Trajectoire attendue des taux de la BCE
Ils s’attendent à ce que la BCE laisse les taux d’intérêt (le coût de l’emprunt fixé par la banque centrale) inchangés en 2026 et 2027. Selon eux, des hausses de taux n’interviendraient qu’en 2028 afin de maintenir l’inflation HICP proche de l’objectif en 2028. Ils identifient le conflit États-Unis/Israël avec l’Iran comme un risque à court terme, via son impact sur les prix du pétrole et du gaz, ce qui pourrait pousser l’inflation à la hausse et avancer le calendrier des hausses de taux. Ils ajoutent que la durée des mouvements de prix de l’énergie influencera l’ampleur de la transmission à l’inflation HICP, et notent que les marchés d’inflation de la zone euro (prix de marché qui reflètent les anticipations d’inflation) ont en partie effacé leurs mouvements. Nous pensons que la BCE regardera au-delà du récent pic des prix de l’énergie provoqué par des tensions géopolitiques (tensions entre États). La priorité de la BCE reste sa prévision d’inflation à long terme, qui, selon ses projections de décembre 2025, montrait une inflation sous l’objectif fin 2026 et en 2027. La dernière estimation rapide (publication préliminaire) d’Eurostat (l’organisme statistique de l’UE) pour février 2026 a indiqué une baisse de l’inflation sous-jacente (inflation hors composantes très volatiles comme l’énergie) à 2,7 %, ce qui laisse aux décideurs la possibilité d’attendre. Pour les traders (intervenants de marché), cela suggère que les anticipations de marché sur des hausses de taux de la BCE à court terme peuvent être trop élevées.

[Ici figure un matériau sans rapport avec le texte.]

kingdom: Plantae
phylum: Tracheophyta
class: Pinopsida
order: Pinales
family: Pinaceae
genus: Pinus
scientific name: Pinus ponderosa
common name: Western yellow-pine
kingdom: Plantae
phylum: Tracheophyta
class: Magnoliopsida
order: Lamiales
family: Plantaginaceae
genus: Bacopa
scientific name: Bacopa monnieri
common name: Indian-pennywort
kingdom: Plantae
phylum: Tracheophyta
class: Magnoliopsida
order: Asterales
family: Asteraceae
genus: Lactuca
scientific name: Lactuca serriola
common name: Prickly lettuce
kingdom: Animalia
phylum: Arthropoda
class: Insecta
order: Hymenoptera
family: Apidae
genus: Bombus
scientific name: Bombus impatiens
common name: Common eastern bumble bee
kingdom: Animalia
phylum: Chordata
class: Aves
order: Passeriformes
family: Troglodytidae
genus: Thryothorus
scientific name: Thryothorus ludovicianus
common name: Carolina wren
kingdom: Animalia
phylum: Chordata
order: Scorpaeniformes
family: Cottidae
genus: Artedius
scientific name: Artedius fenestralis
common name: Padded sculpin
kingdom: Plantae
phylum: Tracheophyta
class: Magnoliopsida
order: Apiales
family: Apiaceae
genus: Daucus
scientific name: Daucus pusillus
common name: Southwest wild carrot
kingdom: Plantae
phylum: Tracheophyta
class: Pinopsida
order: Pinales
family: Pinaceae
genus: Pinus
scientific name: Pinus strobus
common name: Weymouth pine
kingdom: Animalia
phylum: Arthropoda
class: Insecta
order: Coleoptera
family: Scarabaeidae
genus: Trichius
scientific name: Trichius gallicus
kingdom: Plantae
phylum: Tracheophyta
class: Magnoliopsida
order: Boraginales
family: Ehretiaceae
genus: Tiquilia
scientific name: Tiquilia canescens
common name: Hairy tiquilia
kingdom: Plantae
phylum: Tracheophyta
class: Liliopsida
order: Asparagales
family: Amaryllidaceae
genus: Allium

Cela peut créer une opportunité sur les dérivés de taux d’intérêt (contrats financiers dont la valeur dépend des taux), par exemple en se positionnant sur les contrats à terme Euribor (contrats à terme basés sur le taux Euribor, un taux de référence des prêts en euros) afin de refléter le maintien des taux de politique monétaire (taux directeurs fixés par la BCE) cette année et l’an prochain. Nous avons vu une situation similaire à la mi-2025, lorsque le marché a anticipé trop tôt des décisions qui ont mis du temps à arriver.Volatilité et positionnement de marché
La volatilité implicite (volatilité attendue par le marché, déduite des prix des options), surtout sur les marchés d’actions et d’obligations de la zone euro, a probablement augmenté trop vite à cause des nouvelles sur le conflit. Le Brent (référence mondiale du prix du pétrole) ayant reculé de son pic de fin février 2026 au-delà de 95 $ le baril (unité standard du pétrole) vers environ 88 $, vendre de la volatilité (stratégie consistant à profiter d’une baisse de la volatilité, souvent via la vente d’options) sur des instruments comme les options Euro Stoxx 50 (options sur un indice boursier de grandes entreprises de la zone euro) peut être intéressant. Cette stratégie parie que la stabilité de la BCE calmera les marchés dans les prochaines semaines. Une BCE patiente, tandis que d’autres banques centrales peuvent suivre d’autres trajectoires, pourrait exercer une légère pression à la baisse sur l’euro. Donc, des stratégies sur dérivés de change (contrats liés aux taux de change) qui profitent d’un EUR/USD (taux de change euro/dollar) stable ou légèrement plus faible devraient être envisagées. Le principal risque pour ce scénario est une aggravation importante et durable du conflit, qui maintient les prix de l’énergie au-dessus de 100 $ de façon prolongée. En définitive, la variable clé à suivre est de savoir si les niveaux actuels des prix de l’énergie durent. Les pics de court terme peuvent être ignorés, mais comme lors de la vague d’inflation de 2022, des coûts de l’énergie élevés pendant de nombreux mois finissent par se transmettre aux prix sous-jacents (prix moins liés aux variations immédiates de l’énergie). Cela obligerait la BCE à revoir sa position patiente et à agir plus tôt que notre scénario central de 2028.